YOUR OBJECTIVE:
Reproduce only what runs from the line containing "Antalya’daki rüşvet soruşturmasında" to the line containing "このまま本ウェブサイトをご利用になる場合は、クッキーの使" in the records below, inclusive. Keep it exact, and keep the pictures out.
*** Opening RECORDS SHOWN ***
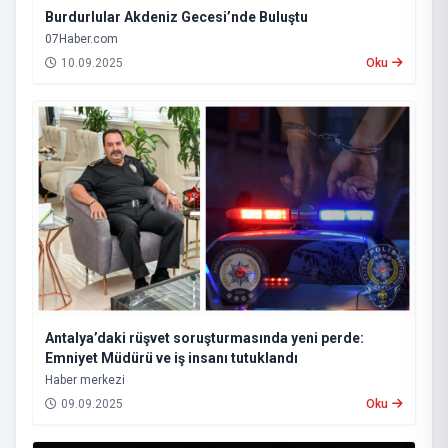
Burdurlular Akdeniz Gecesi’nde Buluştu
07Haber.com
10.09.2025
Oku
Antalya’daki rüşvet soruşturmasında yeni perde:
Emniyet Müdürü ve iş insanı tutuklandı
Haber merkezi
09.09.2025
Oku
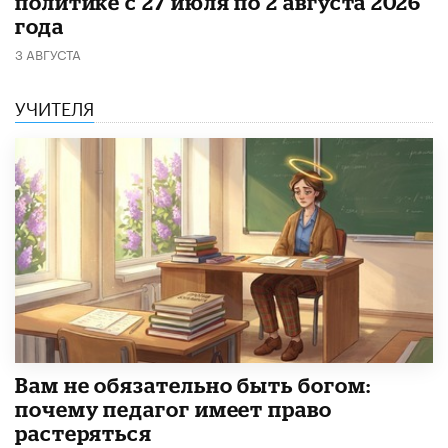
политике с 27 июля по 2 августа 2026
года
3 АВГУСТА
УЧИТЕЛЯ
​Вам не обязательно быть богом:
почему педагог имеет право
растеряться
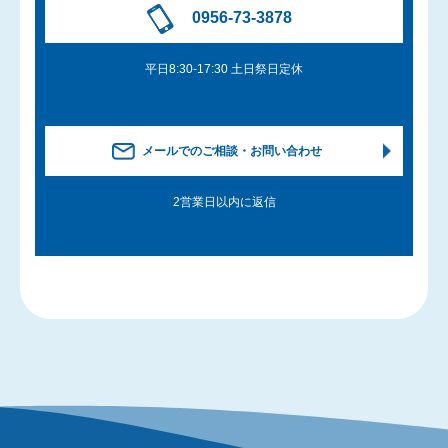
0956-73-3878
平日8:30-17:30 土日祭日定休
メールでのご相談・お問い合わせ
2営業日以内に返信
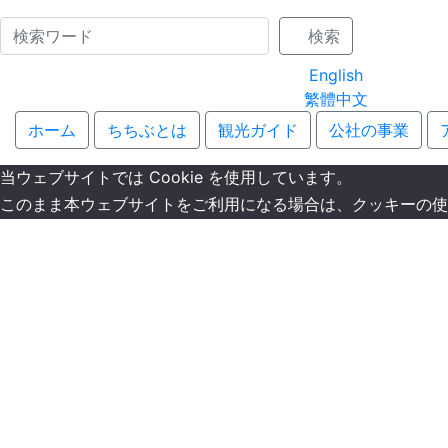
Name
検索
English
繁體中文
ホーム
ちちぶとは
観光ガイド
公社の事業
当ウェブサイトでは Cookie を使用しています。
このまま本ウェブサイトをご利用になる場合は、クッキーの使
*** Closing RECORDS SHOWN ***
*** Opening RECORDS SHOWN ***
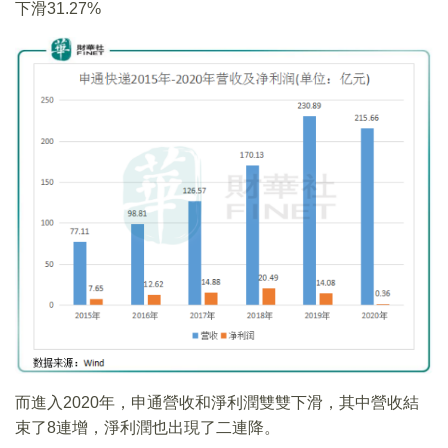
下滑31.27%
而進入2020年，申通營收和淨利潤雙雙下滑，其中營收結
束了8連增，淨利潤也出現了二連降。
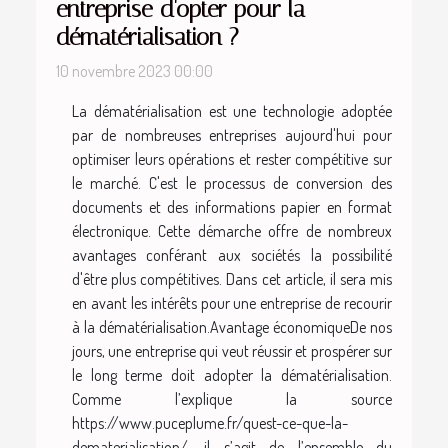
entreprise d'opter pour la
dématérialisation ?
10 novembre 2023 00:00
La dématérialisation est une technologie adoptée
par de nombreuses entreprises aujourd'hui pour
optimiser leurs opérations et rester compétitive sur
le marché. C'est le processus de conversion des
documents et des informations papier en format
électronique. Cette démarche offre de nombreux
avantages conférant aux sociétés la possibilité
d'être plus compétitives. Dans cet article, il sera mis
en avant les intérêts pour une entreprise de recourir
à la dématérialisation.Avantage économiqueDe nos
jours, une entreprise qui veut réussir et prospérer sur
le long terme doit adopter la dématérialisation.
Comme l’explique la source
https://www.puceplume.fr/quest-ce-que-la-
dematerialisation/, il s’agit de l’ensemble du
*** Closing RECORDS SHOWN ***
*** Opening RECORDS SHOWN ***
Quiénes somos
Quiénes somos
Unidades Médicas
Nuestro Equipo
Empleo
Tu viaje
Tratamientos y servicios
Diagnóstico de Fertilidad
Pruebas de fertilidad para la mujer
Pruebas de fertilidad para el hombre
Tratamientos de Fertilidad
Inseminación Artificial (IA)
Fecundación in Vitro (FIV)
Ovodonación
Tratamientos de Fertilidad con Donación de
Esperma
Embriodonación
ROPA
*** Closing RECORDS SHOWN ***
ANSWER SPACE:
Antalya’daki rüşvet soruşturmasında yeni perde:
Emniyet Müdürü ve iş insanı tutuklandı
Haber merkezi
09.09.2025
Oku
политике с 27 июля по 2 августа 2026
года
3 АВГУСТА
УЧИТЕЛЯ
​Вам не обязательно быть богом:
почему педагог имеет право
растеряться
0956-73-3878
平日8:30-17:30 土日祭日定休
メールでのご相談・お問い合わせ
2営業日以内に返信
Name
検索
English
繁體中文
ホーム
ちちぶとは
観光ガイド
公社の事業
当ウェブサイトでは Cookie を使用しています。
このまま本ウェブサイトをご利用になる場合は、クッキーの使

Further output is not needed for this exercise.